* Arbeitsanweisung
Gib einen Abschnitt aus dem Text über die WOOP-Methode wortgetreu wieder: Setze bei der Stelle mit „In der Folge“ ein und ende nach „weiss das schon?“.

* Textauszug
In der Folge begann Frau Professor Oettingen "mentales Kontrastieren und Durchführungsintentionen als zusammengehöriges System zu lehren" und fasste dies unter dem Namen WOOP   Wish, Outcome, Obstacle, Plan; auf Deutsch: Wunsch, Ergebnis, Hindernis, Plan  zusammen.

Eventuell könne WOOP auch bei der Überwindung von Alkoholismus und Drogenabhängigkeit helfen, meint die Autorin. "Unsere Forschung spricht dafür." Indem man etwa nicht zu vage bleibt ("Wie schön wäre es, wenn ich nicht mehr trinken würde"), sondern sich an konkreteren Wünschen orientiert ("Eine besserer Beziehung zu meiner Frau"; "Wieder ein angesehener Mitarbeiter meines Teams zu sein"; "Ein besserer Vater zu sein"). Das klingt einleuchtend. Und mag tatsächlich manchmal helfen. Ob der Sucht   die so ziemlich gar nicht logisch ist   dadurch beizukommen ist, nun ja, wer weiss das schon?

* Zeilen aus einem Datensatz

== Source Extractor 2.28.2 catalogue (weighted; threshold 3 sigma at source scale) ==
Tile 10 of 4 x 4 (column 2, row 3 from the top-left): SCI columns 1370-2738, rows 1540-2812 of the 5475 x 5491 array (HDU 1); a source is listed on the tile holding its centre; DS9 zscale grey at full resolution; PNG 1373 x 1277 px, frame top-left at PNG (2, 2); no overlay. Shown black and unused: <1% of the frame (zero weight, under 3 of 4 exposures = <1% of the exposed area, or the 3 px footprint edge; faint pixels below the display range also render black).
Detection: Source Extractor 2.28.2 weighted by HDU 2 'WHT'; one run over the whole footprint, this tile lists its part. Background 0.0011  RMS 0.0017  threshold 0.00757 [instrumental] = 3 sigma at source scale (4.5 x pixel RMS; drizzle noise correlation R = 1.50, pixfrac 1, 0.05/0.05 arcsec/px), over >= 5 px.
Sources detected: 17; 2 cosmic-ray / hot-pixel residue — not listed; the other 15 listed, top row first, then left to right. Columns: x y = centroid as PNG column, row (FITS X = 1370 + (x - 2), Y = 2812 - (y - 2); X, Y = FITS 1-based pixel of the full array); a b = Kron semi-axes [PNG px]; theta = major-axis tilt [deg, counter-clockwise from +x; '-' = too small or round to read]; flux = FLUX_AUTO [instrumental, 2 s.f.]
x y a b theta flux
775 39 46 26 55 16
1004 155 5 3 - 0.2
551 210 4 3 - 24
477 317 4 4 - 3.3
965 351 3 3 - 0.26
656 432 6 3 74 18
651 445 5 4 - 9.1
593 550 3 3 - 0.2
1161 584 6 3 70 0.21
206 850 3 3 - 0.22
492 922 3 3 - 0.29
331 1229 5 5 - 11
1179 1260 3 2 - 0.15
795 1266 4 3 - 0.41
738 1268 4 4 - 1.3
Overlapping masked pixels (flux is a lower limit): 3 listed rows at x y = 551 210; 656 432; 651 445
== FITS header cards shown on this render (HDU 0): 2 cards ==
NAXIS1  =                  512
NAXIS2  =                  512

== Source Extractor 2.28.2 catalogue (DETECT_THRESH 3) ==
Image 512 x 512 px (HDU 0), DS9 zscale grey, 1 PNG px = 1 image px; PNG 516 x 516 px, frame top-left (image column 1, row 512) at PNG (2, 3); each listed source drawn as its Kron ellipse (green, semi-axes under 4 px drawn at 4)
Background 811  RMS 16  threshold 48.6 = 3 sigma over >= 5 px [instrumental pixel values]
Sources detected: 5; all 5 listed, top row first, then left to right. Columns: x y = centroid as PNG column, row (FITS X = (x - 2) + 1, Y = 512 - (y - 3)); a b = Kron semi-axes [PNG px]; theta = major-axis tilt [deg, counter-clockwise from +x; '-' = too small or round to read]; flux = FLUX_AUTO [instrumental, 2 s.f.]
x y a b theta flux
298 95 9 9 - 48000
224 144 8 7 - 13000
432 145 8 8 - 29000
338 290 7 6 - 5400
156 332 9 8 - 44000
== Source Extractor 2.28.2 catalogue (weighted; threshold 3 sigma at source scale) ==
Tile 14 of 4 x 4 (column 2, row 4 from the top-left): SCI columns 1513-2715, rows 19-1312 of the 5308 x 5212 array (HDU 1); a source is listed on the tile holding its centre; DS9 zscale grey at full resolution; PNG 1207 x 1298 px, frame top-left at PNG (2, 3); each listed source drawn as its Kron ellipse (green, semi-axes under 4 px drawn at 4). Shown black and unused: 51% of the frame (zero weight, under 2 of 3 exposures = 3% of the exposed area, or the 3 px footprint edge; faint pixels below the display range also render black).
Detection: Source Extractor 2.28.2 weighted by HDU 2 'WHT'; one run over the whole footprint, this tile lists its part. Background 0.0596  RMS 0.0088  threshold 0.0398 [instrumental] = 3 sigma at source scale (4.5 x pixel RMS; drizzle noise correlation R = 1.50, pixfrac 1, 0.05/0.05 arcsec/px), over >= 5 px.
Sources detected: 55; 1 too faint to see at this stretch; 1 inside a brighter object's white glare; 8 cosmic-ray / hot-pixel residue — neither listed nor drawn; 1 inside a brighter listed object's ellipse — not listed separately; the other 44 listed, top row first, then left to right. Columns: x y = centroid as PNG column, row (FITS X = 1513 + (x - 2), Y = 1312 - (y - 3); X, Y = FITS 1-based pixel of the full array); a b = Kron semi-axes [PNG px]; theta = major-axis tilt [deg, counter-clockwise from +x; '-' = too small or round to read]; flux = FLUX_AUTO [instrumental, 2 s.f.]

* Lösung
In der Folge begann Frau Professor Oettingen "mentales Kontrastieren und Durchführungsintentionen als zusammengehöriges System zu lehren" und fasste dies unter dem Namen WOOP   Wish, Outcome, Obstacle, Plan; auf Deutsch: Wunsch, Ergebnis, Hindernis, Plan  zusammen.

Eventuell könne WOOP auch bei der Überwindung von Alkoholismus und Drogenabhängigkeit helfen, meint die Autorin. "Unsere Forschung spricht dafür." Indem man etwa nicht zu vage bleibt ("Wie schön wäre es, wenn ich nicht mehr trinken würde"), sondern sich an konkreteren Wünschen orientiert ("Eine besserer Beziehung zu meiner Frau"; "Wieder ein angesehener Mitarbeiter meines Teams zu sein"; "Ein besserer Vater zu sein"). Das klingt einleuchtend. Und mag tatsächlich manchmal helfen. Ob der Sucht   die so ziemlich gar nicht logisch ist   dadurch beizukommen ist, nun ja, wer weiss das schon?